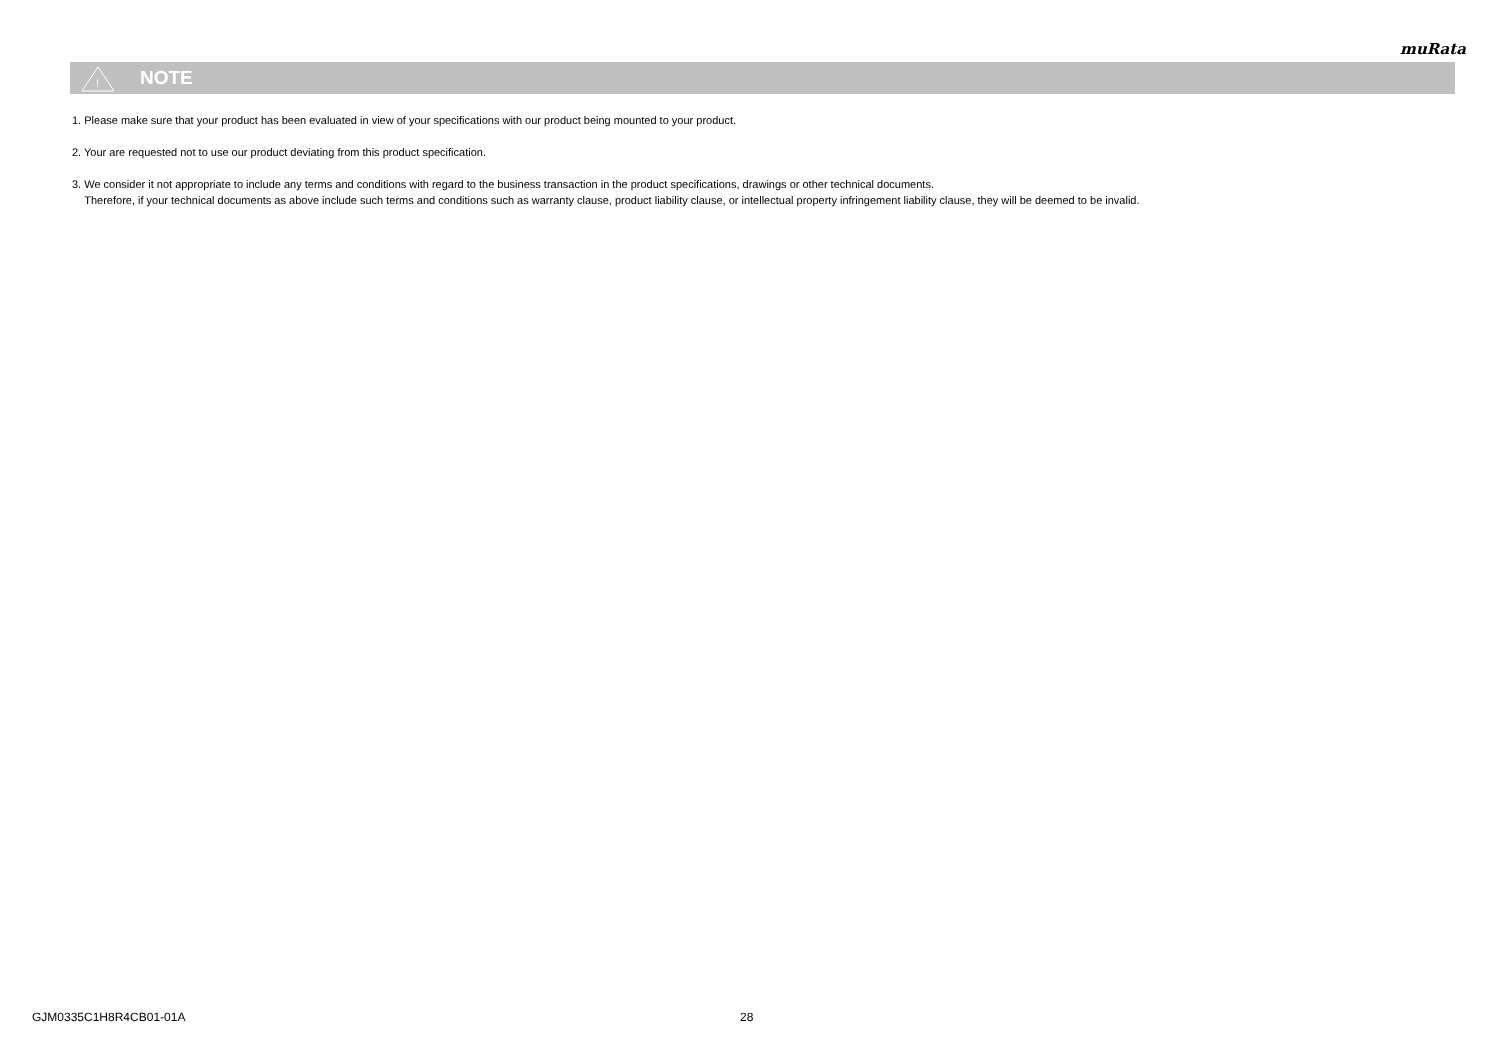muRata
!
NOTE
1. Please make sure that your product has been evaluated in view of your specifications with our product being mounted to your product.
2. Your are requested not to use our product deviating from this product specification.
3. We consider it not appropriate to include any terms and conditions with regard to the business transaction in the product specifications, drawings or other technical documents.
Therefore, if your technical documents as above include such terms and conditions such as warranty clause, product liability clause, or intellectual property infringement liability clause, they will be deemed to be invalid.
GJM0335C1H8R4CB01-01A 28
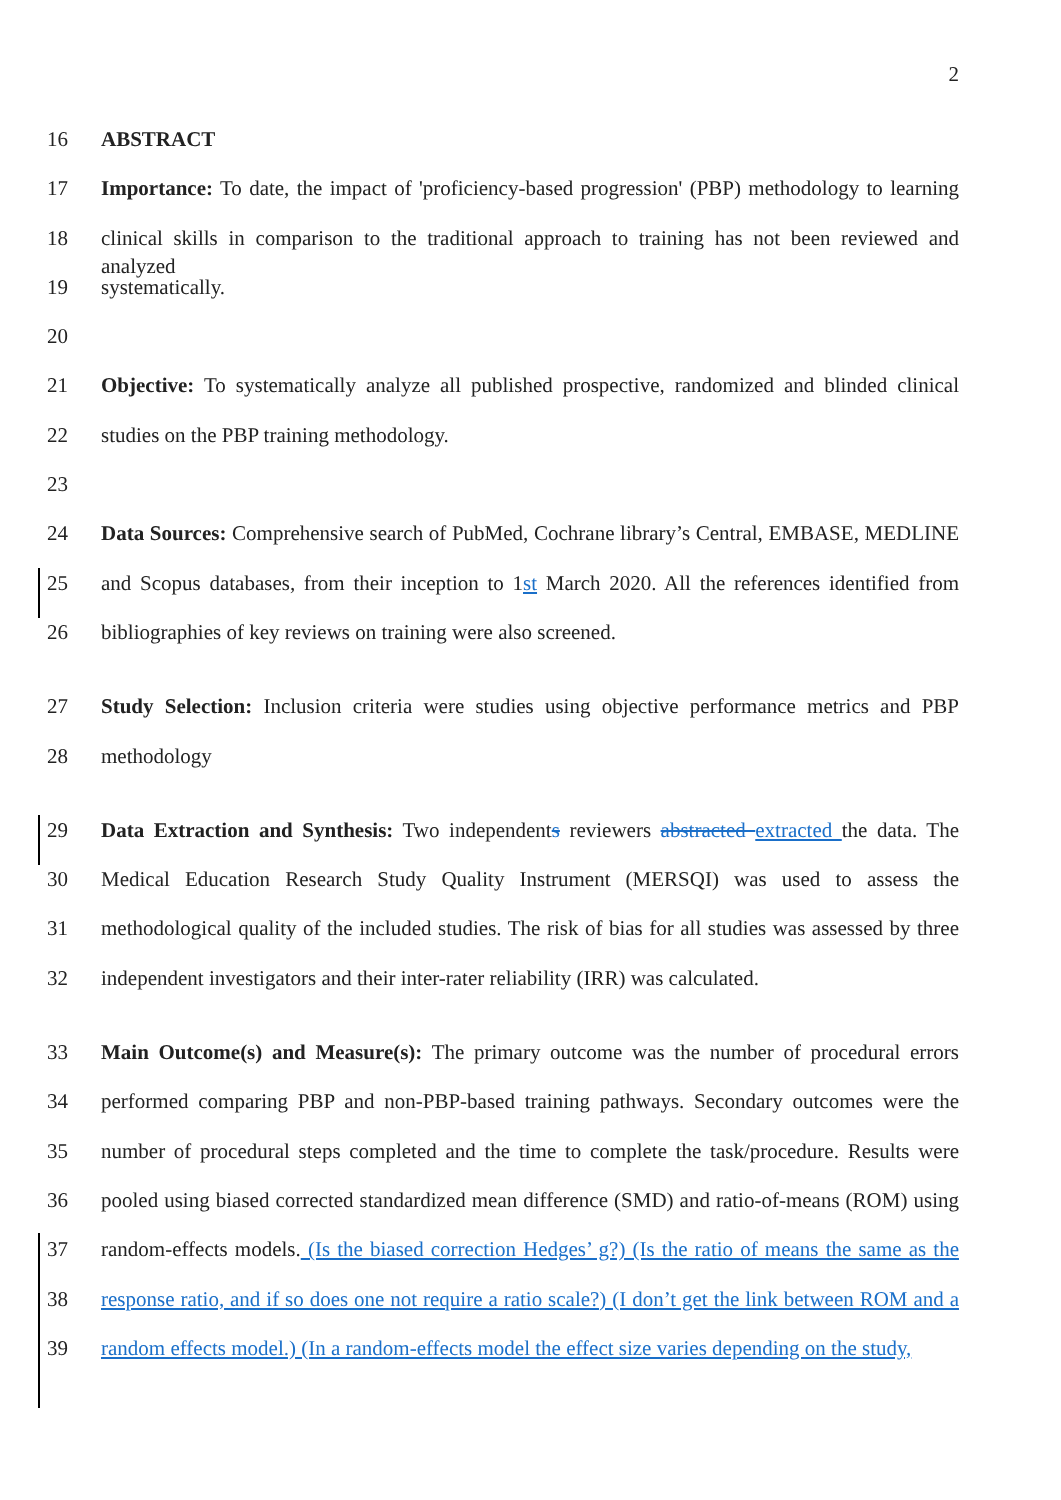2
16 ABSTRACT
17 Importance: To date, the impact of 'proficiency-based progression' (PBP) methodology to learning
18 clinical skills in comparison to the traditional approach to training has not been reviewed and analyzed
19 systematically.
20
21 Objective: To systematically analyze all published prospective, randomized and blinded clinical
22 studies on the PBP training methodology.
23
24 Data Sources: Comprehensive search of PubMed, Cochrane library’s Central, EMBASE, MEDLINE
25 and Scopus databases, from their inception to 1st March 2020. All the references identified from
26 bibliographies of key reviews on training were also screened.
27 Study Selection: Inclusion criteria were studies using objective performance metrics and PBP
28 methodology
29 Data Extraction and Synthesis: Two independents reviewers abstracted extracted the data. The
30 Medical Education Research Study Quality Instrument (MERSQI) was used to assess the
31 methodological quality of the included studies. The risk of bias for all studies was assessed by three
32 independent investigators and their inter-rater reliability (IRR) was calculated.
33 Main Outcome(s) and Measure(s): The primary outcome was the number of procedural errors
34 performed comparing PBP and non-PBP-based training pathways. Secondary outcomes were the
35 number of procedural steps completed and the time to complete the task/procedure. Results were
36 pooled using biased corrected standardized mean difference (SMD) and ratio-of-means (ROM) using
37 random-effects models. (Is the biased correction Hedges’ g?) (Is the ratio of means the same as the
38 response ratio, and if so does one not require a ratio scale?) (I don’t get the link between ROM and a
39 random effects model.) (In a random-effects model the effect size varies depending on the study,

● WORK REQUEST
The response should hold only an exact retyping of the lines from the beginning of the data through the line containing "18 clinical skills", both ends kept, pictures omitted.

● THE COMPLETED TASK
muRata
!
NOTE
1. Please make sure that your product has been evaluated in view of your specifications with our product being mounted to your product.
2. Your are requested not to use our product deviating from this product specification.
3. We consider it not appropriate to include any terms and conditions with regard to the business transaction in the product specifications, drawings or other technical documents.
Therefore, if your technical documents as above include such terms and conditions such as warranty clause, product liability clause, or intellectual property infringement liability clause, they will be deemed to be invalid.
GJM0335C1H8R4CB01-01A 28
2
16 ABSTRACT
17 Importance: To date, the impact of 'proficiency-based progression' (PBP) methodology to learning
18 clinical skills in comparison to the traditional approach to training has not been reviewed and analyzed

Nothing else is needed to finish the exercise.